JLR’s recall highlights the shortcomings of the outgoing NEDC tests, which organizations such as T&E have long criticized for being too easy to game. NEDC tests were replaced September by the WLTP standard that aims to make the tests more reflective of real-world use.
A 2014 report from the International Council on Clean Transportation (ICCT) showed that the gap between NEDC laboratory figures and those achieved in independent real-world tests soared from 8 percent to 31 percent between 2001 and 2013.
In 2015, a test carried about by Germany’s Ministry of Transport following the discovery of Volkswagen Group’s NOx cheating, also revealed many cars from a variety of automakers were emitting far more CO2 in lab conditions than they were officially rated as producing.
Leaked results published by Der Spiegel showed the lab tests conducted on cars without the knowledge of the automaker were producing up to 36 percent more CO2.
The exposure of JLR’s higher CO2 emissions and the subsequent recall orchestrated by the UK’s VCA test authority shows that countries are taking testing discrepancies much more seriously, Archer said. “Since dieselgate there have been more check tests by type approval authorities to check it’s in line with official results,” he told Automotive News Europe.
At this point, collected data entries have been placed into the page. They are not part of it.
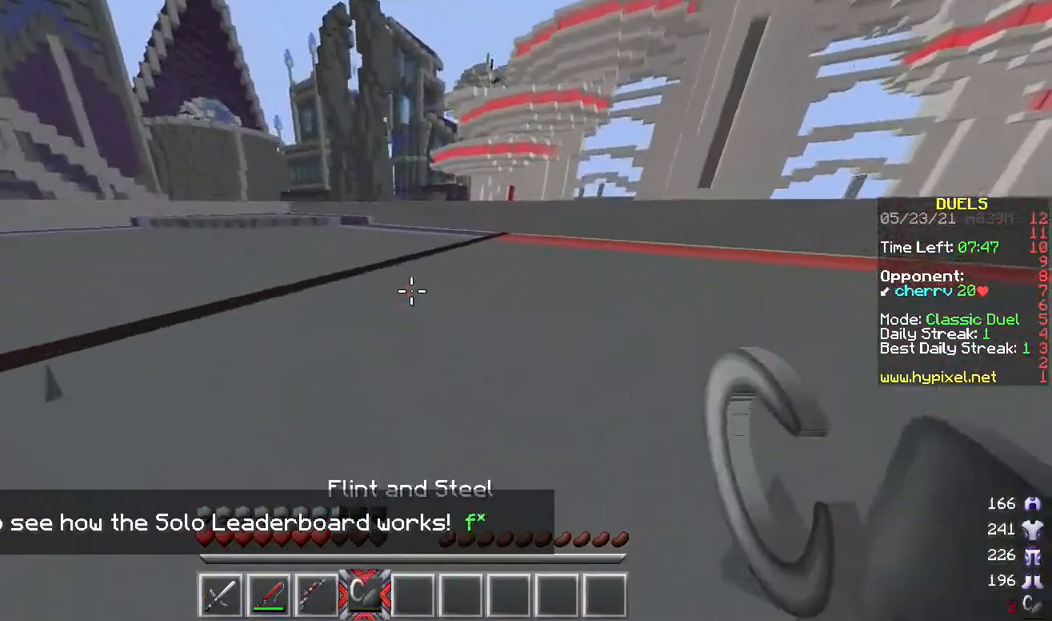
{"keys": ["a"], "mouse": ["right"], "events": [[267, "mouse_right", "down"], [300, "a", "down"], [400, "w", "up"]]}
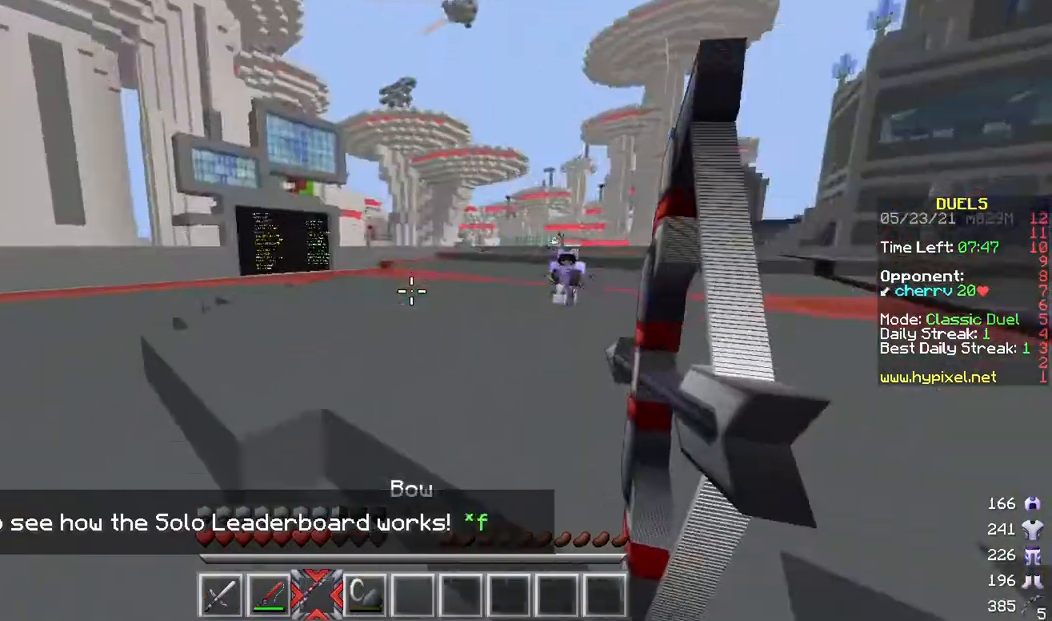
{"keys": ["a"], "mouse": ["right"], "events": []}
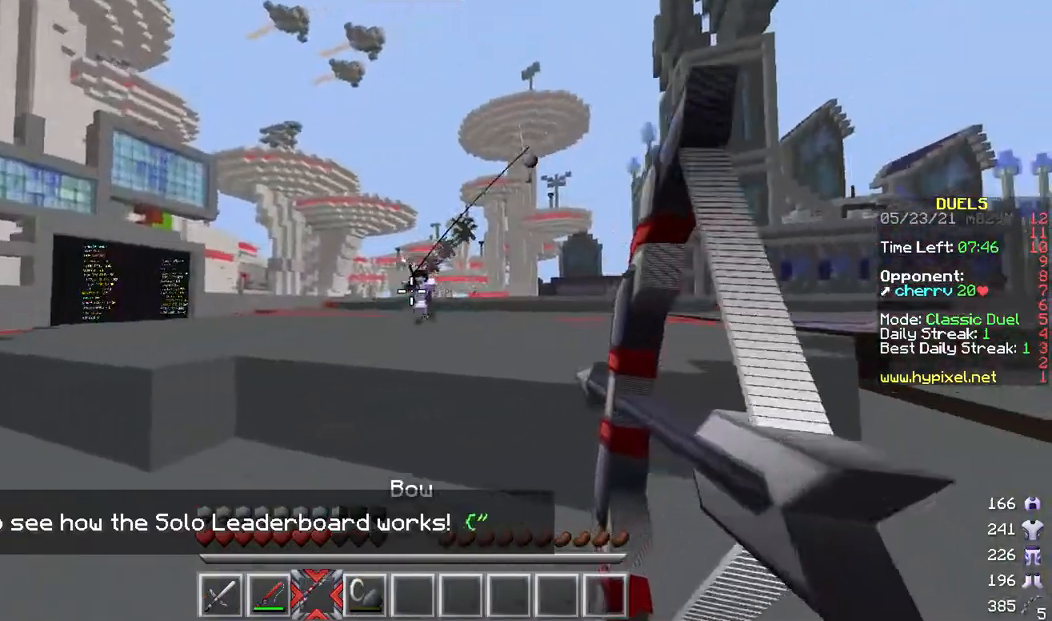
{"keys": ["a"], "mouse": ["right"], "events": []}
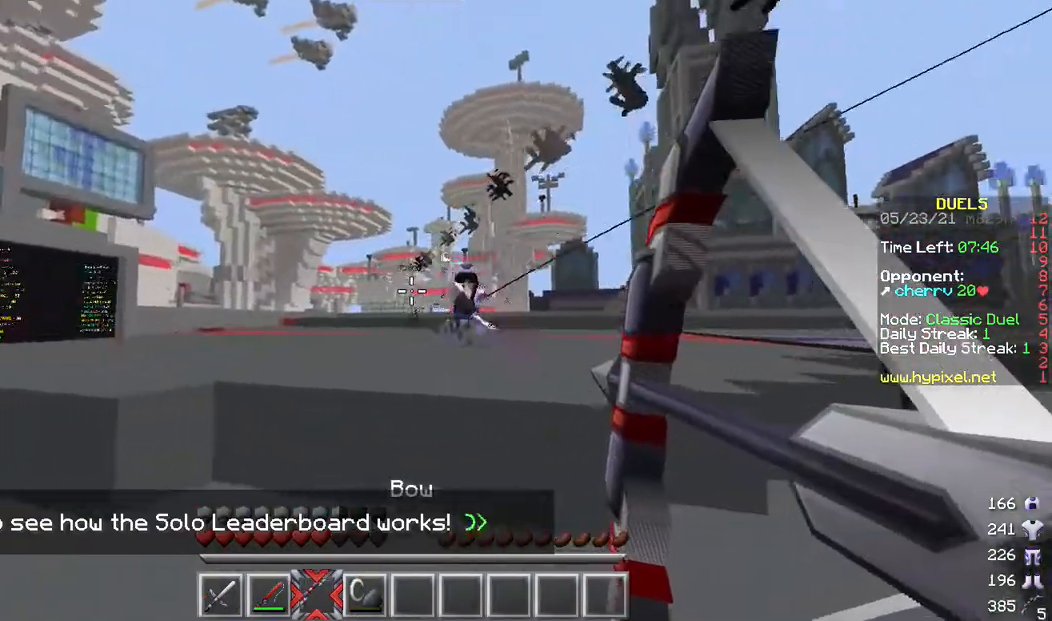
{"keys": ["w"], "mouse": [], "events": [[133, "d", "down"], [233, "a", "up"], [300, "mouse_right", "up"], [333, "w", "down"], [367, "d", "up"]]}
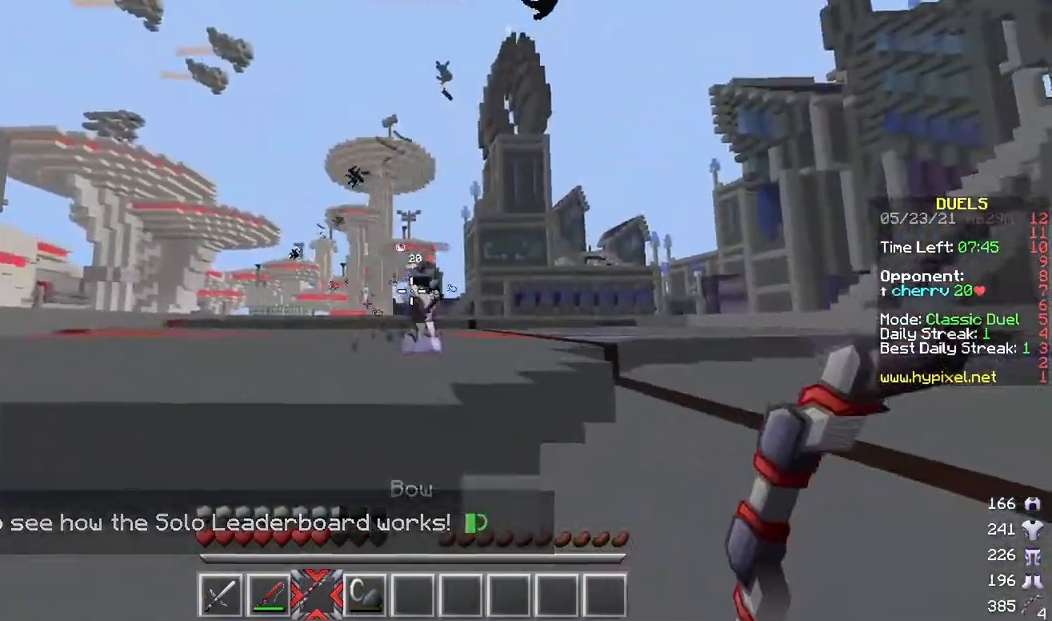
{"keys": ["w"], "mouse": [], "events": []}
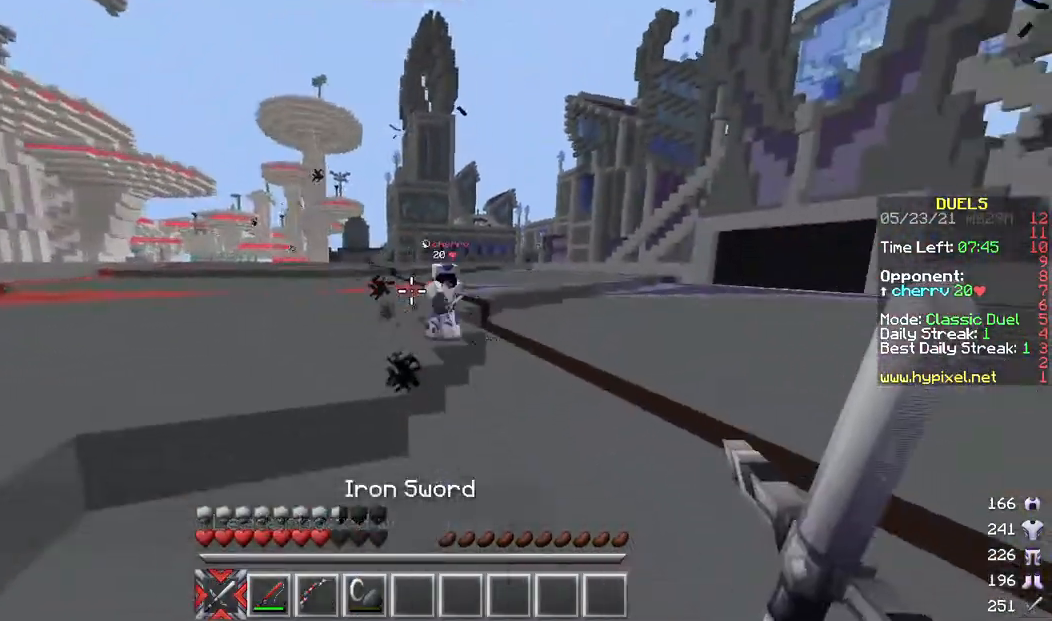
{"keys": ["a", "w"], "mouse": [], "events": [[300, "a", "down"]]}
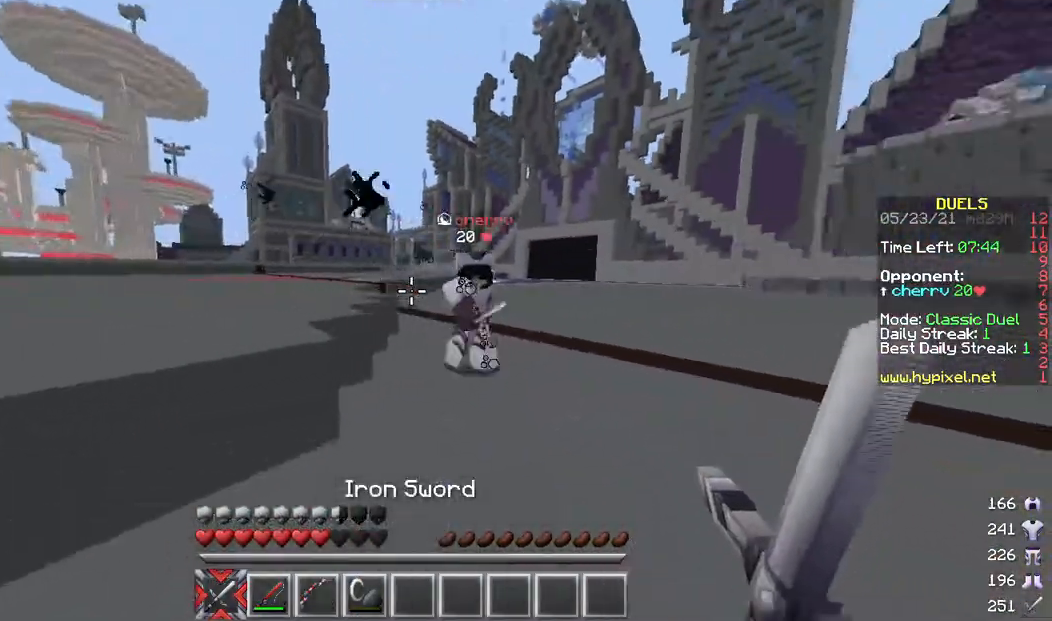
{"keys": ["w"], "mouse": ["left"], "events": [[67, "a", "up"], [67, "d", "down"], [167, "mouse_left", "down"], [200, "mouse_left", "up"], [300, "mouse_left", "down"], [433, "d", "up"]]}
JLR’s move to return the cars to their official recorded figures means the company is expected to avoid fines or lawsuits related to the fact that customers were sold cars that emitted more fuel than advertised, and that governments were missing out on higher tax income because the higher CO2 moved the cars into higher tax thresholds.
“It would be much easier to change the CO2 value, but if they would admit the original CO2 figures were wrong then drivers could claim compensation for that,” Archer said.